Gait disturbance reveals skeletal malformation
But what’s the underlying problem?
Vol.17, No.06, July 2009

Young Peter, 5 years old, strode into my office in the company of his parents sporting a wide, toothy grin. I had looked after him since birth, but after the initial flurry of visits in the first 18 months of life associated with the immunization schedule, I’d only seen him on two further occasions, both times for minor upper respiratory complaints. “What can I do for you today?” I asked Mum and Dad.

“Peter has a very unusual way of running,” Mum replied. “He tends to throw his right leg out to the side when he picks up speed.”

I must admit that diagnosing gait disturbances in children has always been a bit of a confusing topic for me. The parents had noted the problem for the last few months, the boy did not seem bothered by it in the least, and there were no other complaints. He’d hit all of his developmental milestones without delay, but had recently begun having difficulty keeping up with other five-year-olds at the playground. This was not due to any significant shortness of breath. “Well, let’s get him out into the hallway and see,” I said.

Peter did in fact have an unusual way of running. He ran with his head hunched forward and in order to get his right leg in front of him, he had to swing his right hip laterally in an exaggerated circumduction. On examination, his hips had a full range of motion but there seemed to be weakness of both glutei, the right more so than the left. The only other physical finding of note was that of an unusual, barrel-shaped chest that I hadn’t appreciated before. His weight was in the 75th percentile and his height was in the 25th.

Widespread abnormalities

I referred Peter to a pediatric physiotherapist with a specialty in gait disturbances. The physiotherapist found the following abnormalities:

  • no lumbar lordosis but a kyphotic thoracic and lumbar spine
  • an asymmetrical, enlarged rib cage
  • weakness of the hip abductors, adductors and extensors
  • trigger fingers in both his right and left hands.

Before proceeding with any exercises, she wondered if there was an underlying diagnosis that might account for all of the abnormalities.

I made a referral for Peter to be seen by a paediatrician. While waiting for this appointment though, I ordered x-rays of the patient’s chest, pelvis, hips and spine. The report, when I received it a couple of days later, came as a shock.

Peter’s skeleton appeared “coarsely trabeculated.” There was anterolisthesis of L1 and L2, “abnormal acetabular screws with tombstone-appearing iliac bone,” and widely-spaced ribs. The radiologist suggested a diagnosis that proved to be correct. Can you guess what it was?

ANSWER
Mucopolysaccharide storage disorder

What the radiologist saw is termed “dysostosis multiplex,” and it’s diagnostic of a mucopolysaccharide storage (MPS) disorder.

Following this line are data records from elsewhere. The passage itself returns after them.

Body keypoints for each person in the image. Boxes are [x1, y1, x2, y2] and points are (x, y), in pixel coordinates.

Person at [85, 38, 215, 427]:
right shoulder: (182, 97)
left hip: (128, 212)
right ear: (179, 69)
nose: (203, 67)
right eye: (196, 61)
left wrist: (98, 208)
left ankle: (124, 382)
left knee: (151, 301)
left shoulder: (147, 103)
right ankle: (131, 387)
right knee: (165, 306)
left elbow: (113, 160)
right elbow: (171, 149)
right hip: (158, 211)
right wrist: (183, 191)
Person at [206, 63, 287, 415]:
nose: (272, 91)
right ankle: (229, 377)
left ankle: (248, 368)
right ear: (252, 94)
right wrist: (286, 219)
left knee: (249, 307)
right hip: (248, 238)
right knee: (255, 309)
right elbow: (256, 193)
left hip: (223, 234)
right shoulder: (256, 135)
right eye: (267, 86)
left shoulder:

There are nine distinctly named subtypes, each caused by a different enzyme deficiency. The bottom line for all of them though is that mucopolysaccharides build up in cells, eventually causing organ damage and failure. The most severe type, MPS-I, results in such severe abnormalities that it was once known by the now highly politically incorrect term — Gargoylism. Today, it’s called Hurler syndrome.

The diagnosis of an MPS disorder is made with a urine test (an excess of mucopolysaccharides are excreted in the urine) and specific enzyme assays. Peter turned out to be suffering from MPS-IVB, also known as Morquio syndrome.

Asymptomatic parents

Specifically, it’s a deficiency of the enzyme beta-galactosidase, and it has a prevalence of 1 in 200,000 births. The disease is inherited via an autosomal recessive trait, meaning that both parents must be asymptomatic carriers of the defective gene, which they must then each pass on in order for their offspring to be affected. In Peter’s parents’ case, there was no family history on either side of this disorder. They have a 1 in 4 chance of producing another child with MPS-IVB and, after counselling with a geneticist, have opted not to have any more children.

Sadly, Peter will stop growing by age 8 and will have a shortened life span, perhaps only living into his 20s or 30s.